The Obama administration has consistently described the ARB as an independent body led by two distinguished public servants — the other co-chairman is former Chairman of the Joint Chiefs of Staff Michael Mullen — to make the case that it has had the final word on Benghazi.

The ARB faulted “systemic failures and leadership and management deficiencies” in two State Department bureaus but did not recommend that anyone be fired. 

Pickering has explained the ARB’s decision to fix responsibility at the assistant secretary level as “the appropriate place to look for where the decision-making in fact takes place, where — if you like — the rubber hits the road.”

House Oversight Committee Chairman Darrell Issa (R-Calif.) has made it clear he wants more information about how that decision was made. 

Last week he asked Pickering to provide transcripts and notes as well as the list of witnesses interviewed by the ARB, after making the same request twice before to Secretary of State John Kerry.
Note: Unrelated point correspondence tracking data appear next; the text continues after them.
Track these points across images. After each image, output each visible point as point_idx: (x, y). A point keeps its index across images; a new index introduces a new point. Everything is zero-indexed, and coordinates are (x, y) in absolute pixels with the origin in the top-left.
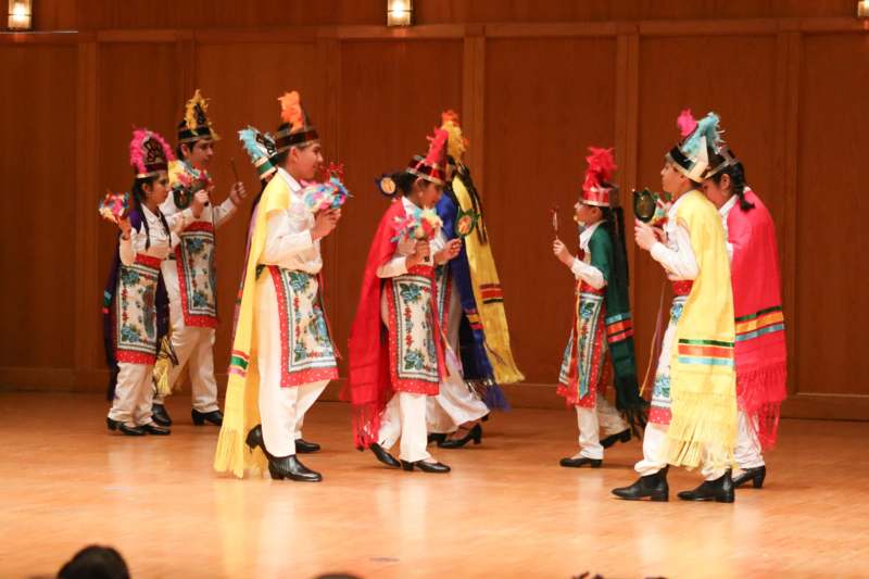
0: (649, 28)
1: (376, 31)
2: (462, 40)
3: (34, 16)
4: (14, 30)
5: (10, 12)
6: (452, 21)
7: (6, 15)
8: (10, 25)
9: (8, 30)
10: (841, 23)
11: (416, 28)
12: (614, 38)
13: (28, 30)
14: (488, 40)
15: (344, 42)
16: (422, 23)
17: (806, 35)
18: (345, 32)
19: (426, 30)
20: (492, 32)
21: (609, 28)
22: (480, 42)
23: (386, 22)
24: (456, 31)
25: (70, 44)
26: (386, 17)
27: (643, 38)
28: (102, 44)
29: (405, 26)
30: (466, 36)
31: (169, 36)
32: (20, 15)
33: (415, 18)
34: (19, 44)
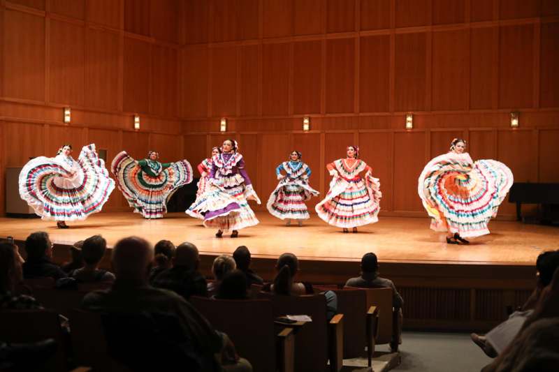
0: (360, 131)
1: (301, 132)
2: (319, 134)
3: (226, 129)
4: (222, 132)
6: (318, 129)
7: (220, 129)
10: (404, 130)
12: (353, 133)
13: (225, 132)
14: (326, 134)
15: (295, 134)
17: (395, 133)
18: (295, 132)
19: (311, 132)
20: (327, 132)
21: (352, 131)
22: (324, 134)
23: (303, 130)
24: (318, 132)
26: (303, 128)
27: (360, 133)
29: (307, 131)
30: (322, 132)
31: (256, 133)
32: (223, 129)
33: (310, 129)
34: (223, 135)
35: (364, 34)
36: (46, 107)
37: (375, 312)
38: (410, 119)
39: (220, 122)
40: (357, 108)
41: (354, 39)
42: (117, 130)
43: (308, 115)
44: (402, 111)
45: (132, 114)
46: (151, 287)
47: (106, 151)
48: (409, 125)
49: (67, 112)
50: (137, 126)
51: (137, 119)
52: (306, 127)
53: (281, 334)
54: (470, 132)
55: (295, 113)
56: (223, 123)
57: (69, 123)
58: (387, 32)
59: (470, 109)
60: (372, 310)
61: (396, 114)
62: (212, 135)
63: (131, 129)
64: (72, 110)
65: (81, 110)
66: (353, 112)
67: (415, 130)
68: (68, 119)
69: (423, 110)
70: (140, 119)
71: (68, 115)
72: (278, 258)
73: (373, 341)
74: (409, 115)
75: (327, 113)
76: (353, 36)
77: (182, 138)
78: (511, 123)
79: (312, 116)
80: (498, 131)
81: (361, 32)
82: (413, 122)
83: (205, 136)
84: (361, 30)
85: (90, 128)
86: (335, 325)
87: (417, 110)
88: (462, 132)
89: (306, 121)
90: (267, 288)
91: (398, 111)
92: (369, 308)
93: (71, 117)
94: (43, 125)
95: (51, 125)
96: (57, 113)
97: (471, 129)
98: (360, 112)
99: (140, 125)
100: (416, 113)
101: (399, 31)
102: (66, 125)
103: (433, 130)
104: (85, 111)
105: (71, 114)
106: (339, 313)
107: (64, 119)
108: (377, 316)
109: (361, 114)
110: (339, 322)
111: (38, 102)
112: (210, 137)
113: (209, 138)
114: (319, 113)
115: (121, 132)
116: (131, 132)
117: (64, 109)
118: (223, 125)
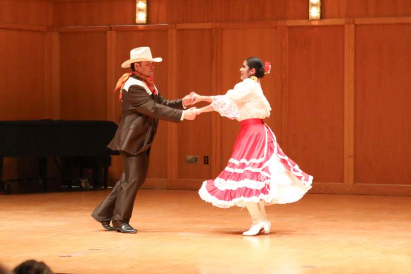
1: (303, 22)
2: (343, 26)
3: (148, 18)
4: (139, 24)
5: (137, 16)
6: (339, 17)
7: (134, 17)
8: (137, 22)
9: (136, 24)
11: (323, 20)
13: (145, 24)
14: (356, 25)
15: (290, 28)
16: (325, 18)
18: (290, 23)
19: (327, 22)
20: (358, 21)
22: (353, 26)
23: (308, 18)
24: (341, 21)
25: (164, 30)
26: (309, 15)
28: (178, 30)
29: (318, 20)
30: (346, 23)
31: (209, 25)
32: (141, 17)
33: (322, 16)
34: (141, 31)
39: (135, 3)
52: (315, 13)
56: (141, 5)
62: (118, 30)
77: (56, 37)
83: (105, 32)
112: (114, 33)
113: (112, 37)
118: (140, 10)
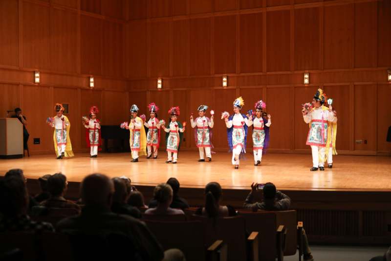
0: (268, 86)
1: (221, 88)
2: (235, 89)
3: (162, 86)
7: (157, 86)
9: (158, 89)
10: (301, 85)
11: (228, 87)
12: (262, 88)
13: (161, 89)
14: (240, 89)
15: (216, 90)
17: (295, 87)
18: (216, 88)
19: (230, 87)
20: (241, 87)
21: (261, 86)
22: (239, 90)
23: (222, 86)
24: (235, 87)
25: (167, 91)
27: (267, 88)
28: (174, 91)
29: (226, 87)
30: (237, 88)
31: (185, 89)
32: (160, 86)
33: (228, 85)
34: (159, 91)
35: (270, 9)
36: (20, 71)
37: (284, 230)
38: (306, 76)
39: (157, 81)
40: (265, 68)
41: (261, 14)
42: (76, 88)
43: (226, 75)
44: (301, 70)
45: (89, 76)
46: (112, 214)
47: (68, 105)
48: (306, 81)
49: (37, 75)
50: (92, 85)
51: (92, 80)
52: (225, 84)
53: (210, 248)
54: (354, 86)
55: (215, 74)
56: (160, 81)
57: (38, 83)
58: (287, 8)
59: (355, 67)
60: (280, 228)
61: (296, 72)
62: (151, 91)
63: (88, 88)
64: (40, 74)
65: (47, 73)
66: (262, 72)
67: (311, 85)
68: (37, 80)
69: (317, 69)
70: (94, 79)
71: (38, 77)
72: (204, 187)
73: (282, 253)
74: (306, 73)
75: (241, 73)
76: (261, 11)
77: (127, 94)
78: (387, 78)
79: (229, 75)
80: (377, 85)
81: (267, 8)
82: (310, 79)
83: (146, 92)
84: (267, 7)
85: (54, 87)
86: (252, 241)
87: (312, 70)
88: (349, 86)
89: (225, 79)
90: (199, 212)
91: (297, 70)
92: (279, 226)
93: (40, 79)
94: (18, 85)
95: (25, 85)
96: (29, 76)
97: (356, 83)
98: (267, 71)
99: (95, 84)
100: (311, 72)
101: (298, 7)
102: (36, 85)
103: (325, 85)
104: (51, 74)
105: (40, 76)
106: (255, 231)
107: (34, 80)
108: (285, 233)
109: (268, 73)
110: (256, 238)
111: (14, 67)
112: (149, 92)
113: (149, 94)
114: (235, 73)
115: (79, 90)
116: (87, 90)
117: (34, 73)
118: (159, 83)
His next step may be to issue a subpoena for those records.

Hicks testified that he’s been demoted to a desk job in Washington after a 22-year career in the Foreign Service since raising questions about the administration’s decision to publicly link the attack to a peaceful protest. 

He retained a high-profile Republican lawyer who has tangled with President Clinton’s Justice Department.

Victoria Toensing has been reaching out to media outlets prior to this week’s deposition. 

Her husband, Republican lawyer Joseph diGenova, is representing Mark Thompson, another whistle-blower who serves as the deputy coordinator for operations in the State Department’s counterterrorism bureau.

“They don’t do anything [at the State Department] without having the proper instructions to do it,” Toensing told The Hill. “They want to make it look like [Stevens] was just prancing off there on his own.”

She also pointed out an apparent contradiction within the ARB report.

Among its findings, the report concluded, “Embassy Tripoli did not demonstrate strong and sustained advocacy with Washington for increased security for Special Mission Benghazi.” 

Later on, however, the ARB found that “the number of Bureau of Diplomatic Security (DS) security staff in Benghazi on the day of the attack and in the months and weeks leading up to it was inadequate, despite repeated requests from Special Mission Benghazi and Embassy Tripoli for additional staffing.

“Board members found a pervasive realization among personnel who served in Benghazi that the Special Mission was not a high priority for Washington when it came to security-related requests, especially those relating to staffing.”

The focus on Clinton, the presumed Democratic front-runner for the 2016 presidential election should she choose to run, largely died down after her January appearance before the House and Senate, when she parried Republican accusations that she was involved in a cover-up of Benghazi. 

Her role has come under renewed scrutiny following the release of an interim report by five House committees and by this month’s testimony.

Sen. Rand Paul (R-Ky.), another potential 2016 candidate, has not shied from pointing the finger at Clinton.

“It really goes to the heart of who you are as secretary of State if you do not provide security for an embassy that is begging for it,” Paul told CNN’s “State of the Union” on Sunday.